Zanim wystartują fundusze unijne na lata 2007-2013 rząd musi uzgodnić z Komisją Europejską aż 42 programy pomocowe, regulujące zasady udzielania pomocy publicznej - czytamy w "Gazecie Prawnej". Na razie w życie weszło zaledwie 14 z nich.
Bez programów nie będzie można przydzielać dotacji na te przedsięwzięcia, które objęte są zasadami pomocy publicznej, bowiem mogą zostać uznane za nieuzasadnione wsparcie ze strony państwa.
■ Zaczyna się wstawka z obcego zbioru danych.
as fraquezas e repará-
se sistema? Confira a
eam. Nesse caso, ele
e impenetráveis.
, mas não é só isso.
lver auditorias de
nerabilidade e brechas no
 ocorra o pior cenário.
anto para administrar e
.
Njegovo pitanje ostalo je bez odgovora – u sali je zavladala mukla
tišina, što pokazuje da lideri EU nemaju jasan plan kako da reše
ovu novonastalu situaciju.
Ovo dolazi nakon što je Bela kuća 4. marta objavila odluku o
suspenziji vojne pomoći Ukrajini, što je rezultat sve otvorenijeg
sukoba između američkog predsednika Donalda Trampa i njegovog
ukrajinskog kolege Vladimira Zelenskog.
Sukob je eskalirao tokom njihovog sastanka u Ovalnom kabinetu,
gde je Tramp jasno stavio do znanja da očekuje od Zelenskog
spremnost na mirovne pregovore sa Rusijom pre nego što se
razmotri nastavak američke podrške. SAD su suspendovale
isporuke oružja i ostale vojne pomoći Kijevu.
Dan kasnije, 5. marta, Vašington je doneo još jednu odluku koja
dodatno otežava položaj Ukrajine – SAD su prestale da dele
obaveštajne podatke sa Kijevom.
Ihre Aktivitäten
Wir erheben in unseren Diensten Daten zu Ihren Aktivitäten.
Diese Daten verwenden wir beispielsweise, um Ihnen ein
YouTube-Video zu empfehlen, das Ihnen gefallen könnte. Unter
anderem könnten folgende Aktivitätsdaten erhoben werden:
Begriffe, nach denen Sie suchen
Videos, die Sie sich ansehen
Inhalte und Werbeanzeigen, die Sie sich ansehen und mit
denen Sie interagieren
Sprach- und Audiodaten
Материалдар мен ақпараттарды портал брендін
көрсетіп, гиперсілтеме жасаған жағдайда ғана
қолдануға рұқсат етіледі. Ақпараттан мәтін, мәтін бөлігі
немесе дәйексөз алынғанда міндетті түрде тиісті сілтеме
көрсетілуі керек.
Czarny scenariusz zakłada, że beneficjenci mogliby więc nawet być zmuszeni do zwrotu przyznanych im środków.
Nie oznacza to, że przedsiębiorcy - bo to głównie ich dotyczą zasady pomocy publicznej - są zmuszenie czekać do zakończenia prac nad wszystkimi programami pomocowymi. Najważniejsze dla nich rozporządzenia albo już weszły w życie, albo też prace nad nimi są na ukończeniu i ich wydania można spodziewać się przed końcem roku.
Firmy czekają Jak tłumaczy Jerzy Kwieciński, wiceminister rozwoju regionalnego, rozporządzenie jest ważne dla firm, bowiem reguluje zasady przydzielenia im wsparcia publicznego (w tym ze środków unijnych) na nowe inwestycje. - Rozporządzenie umożliwi rozpoczęcie działań związanych z bezpośrednią pomocą na działania inwestycyjne przedsiębiorców w ramach regionalnych programów operacyjnych. Dzięki temu będzie dostępna większość dotacji dla firm - mówi wiceminister.
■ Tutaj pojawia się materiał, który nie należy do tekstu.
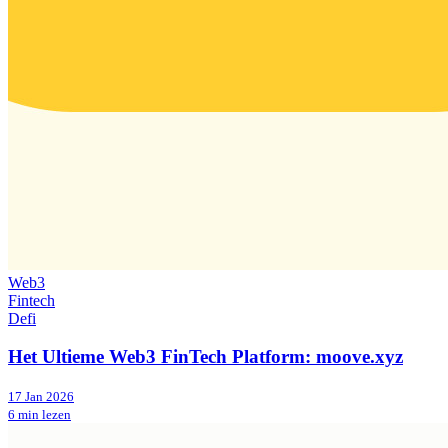
Web3
Fintech
Defi
Het Ultieme Web3 FinTech Platform: moove.xyz
17 Jan 2026
6 min lezen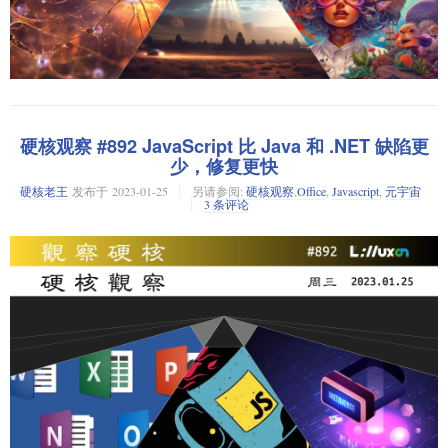
20 世纪 40 年代初，第一台真空管计算机投入使用，解决了人类无法解决的
问题。这些庞大的机器复杂、特殊，而且普遍不可靠。在许多方面，今天
的量子系统与早期的真空管计算机有着惊人的相似之处，它们也是难以置
信的昂贵、特殊和不直观。如果量子系统能够像多年前的巨人计算机破解
德国密码那样破解现代加密技术，将颠覆建立在现代计算技术之上的世
界。量子系统的早期采用者将会获得最大收益，因此各国和各个公司都为
量子成为真正竞争威胁的可能性投入了大量资金。不过，目前量子计算机
硬核观察 #892 JavaScript 比 Java 和 .NET 缺陷更
能做的事情，没有一件是经典计算机做不到的，真正的创新将出现在我们
少，修复更快
用量子算法解决量子问题的时候。
硬核老王
发布于
2023-01-25
另请参阅:
硬核观察
,
Office
,
Javascript
,
元宇宙
消息来源：The Register
3 条评论
老王点评：从庞大到一个房间放不下的计算机，到如今的计算无处不
在，才短短几十年。那么，从现在的量子计算机变成手持量子计算机，
需要多少年，会改变多少事情？
OpenAI 用 GPT-4 来解释 GPT-2 的行为
大语言模型（LLM）像大脑一样，它们是由 “神经元” 组成的，它们观察文
本中的一些特定模式，以影响整个模型接下来 “说” 什么。但由于 LLM 中
的参数数量多到已经无法由人类解释的程度，因此，LLM 给人一种 “黑盒”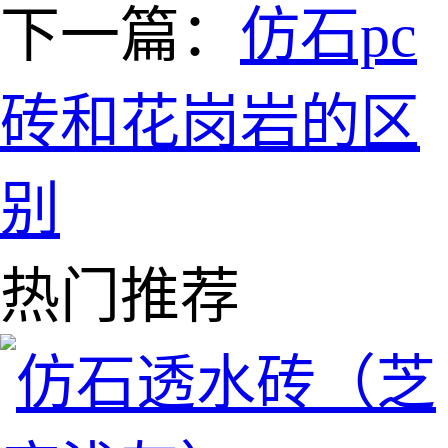
下一篇：
仿石pc
砖和花岗岩的区
别
热门推荐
Jeszcze w październiku weszły w życie dwa inne rozporządzenia, regulujące udzielanie dotacji dla firm w regionalnych programach operacyjnych. Pierwszy z nich reguluje zasady udzielania w tych programach wsparcia w ramach pomocy de minimis. Drugi dotyczy udzielania pomocy na szkolenia tzw. finansowanie krzyżowe, umożliwia m.in. przeznaczenia na ten cel do 10 proc. wartości projektu.
Administracja chce zdążyć na czas Nieco gorzej jest na poziomie programów krajowych. Tutaj najważniejsze dla przedsiębiorców będzie duże rozporządzenie w sprawie pomocy udzielanej przez Polską Agencję Rozwoju Przedsiębiorczości. Projekt tego aktu powstał na początku lata i jest już po konsultacjach międzyresortowych oraz po uzgodnieniach z Urzędem Ochrony Konkurencji i Konsumentów.
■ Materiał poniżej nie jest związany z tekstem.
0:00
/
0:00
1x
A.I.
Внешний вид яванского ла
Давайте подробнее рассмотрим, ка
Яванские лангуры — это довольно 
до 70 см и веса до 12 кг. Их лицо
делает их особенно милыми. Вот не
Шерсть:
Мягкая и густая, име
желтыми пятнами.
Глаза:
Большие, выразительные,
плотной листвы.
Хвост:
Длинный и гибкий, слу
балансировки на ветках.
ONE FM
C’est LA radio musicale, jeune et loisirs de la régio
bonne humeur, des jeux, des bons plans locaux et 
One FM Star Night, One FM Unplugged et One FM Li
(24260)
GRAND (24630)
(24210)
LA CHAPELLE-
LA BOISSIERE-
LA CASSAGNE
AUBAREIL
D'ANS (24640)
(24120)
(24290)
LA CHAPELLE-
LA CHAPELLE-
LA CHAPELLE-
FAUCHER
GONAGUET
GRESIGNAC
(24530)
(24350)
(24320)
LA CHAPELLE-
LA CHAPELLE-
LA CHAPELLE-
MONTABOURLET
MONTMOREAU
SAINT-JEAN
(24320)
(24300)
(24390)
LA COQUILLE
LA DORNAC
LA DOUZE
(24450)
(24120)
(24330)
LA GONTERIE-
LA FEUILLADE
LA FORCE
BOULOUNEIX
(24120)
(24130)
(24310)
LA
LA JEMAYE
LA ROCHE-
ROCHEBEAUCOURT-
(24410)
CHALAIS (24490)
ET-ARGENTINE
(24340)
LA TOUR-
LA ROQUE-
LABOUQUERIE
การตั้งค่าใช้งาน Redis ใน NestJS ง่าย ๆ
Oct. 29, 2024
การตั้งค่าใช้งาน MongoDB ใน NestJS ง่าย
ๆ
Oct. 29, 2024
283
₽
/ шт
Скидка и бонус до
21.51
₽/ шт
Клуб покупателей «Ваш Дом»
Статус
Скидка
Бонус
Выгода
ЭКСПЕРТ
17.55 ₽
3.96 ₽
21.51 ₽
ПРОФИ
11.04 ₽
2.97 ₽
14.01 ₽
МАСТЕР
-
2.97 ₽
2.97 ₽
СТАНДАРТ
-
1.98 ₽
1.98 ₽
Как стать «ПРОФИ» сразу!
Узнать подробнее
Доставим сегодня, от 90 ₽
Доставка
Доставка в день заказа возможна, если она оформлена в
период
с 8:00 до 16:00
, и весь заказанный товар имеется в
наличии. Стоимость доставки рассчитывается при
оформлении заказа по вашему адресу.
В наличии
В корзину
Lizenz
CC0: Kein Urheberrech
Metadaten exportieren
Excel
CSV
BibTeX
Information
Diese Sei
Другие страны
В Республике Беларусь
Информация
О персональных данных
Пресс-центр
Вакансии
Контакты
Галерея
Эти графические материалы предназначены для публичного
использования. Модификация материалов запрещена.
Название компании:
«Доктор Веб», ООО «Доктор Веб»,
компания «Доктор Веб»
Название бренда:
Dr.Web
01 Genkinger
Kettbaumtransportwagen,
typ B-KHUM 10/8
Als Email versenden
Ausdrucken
- Obecnie nanosimy do niego ostatnie poprawki. Spodziewam się, że w połowie miesiąca zostanie on skierowany do Rządowego Centrum Legislacji, a potem opublikowany - mówi Marta Cerkownik z departamentu koordynacji polityki strukturalnej w resorcie rozwoju regionalnego.
Tak szybkie tempo prac w przypadku rozporządzeń dla RPO i dla PARP jest możliwe dzięki temu, że KE nie musi ich zatwierdzać. Z 42 programów pomocowych 20 nie wymaga notyfikacji. Natomiast 22 pozostałe muszą zostać notyfikowane w Brukseli, czyli przekazanych KE do zaakceptowania. Bez jej zgody nie będzie można uruchomić funduszy unijnych na działania objęte programami pomocowymi.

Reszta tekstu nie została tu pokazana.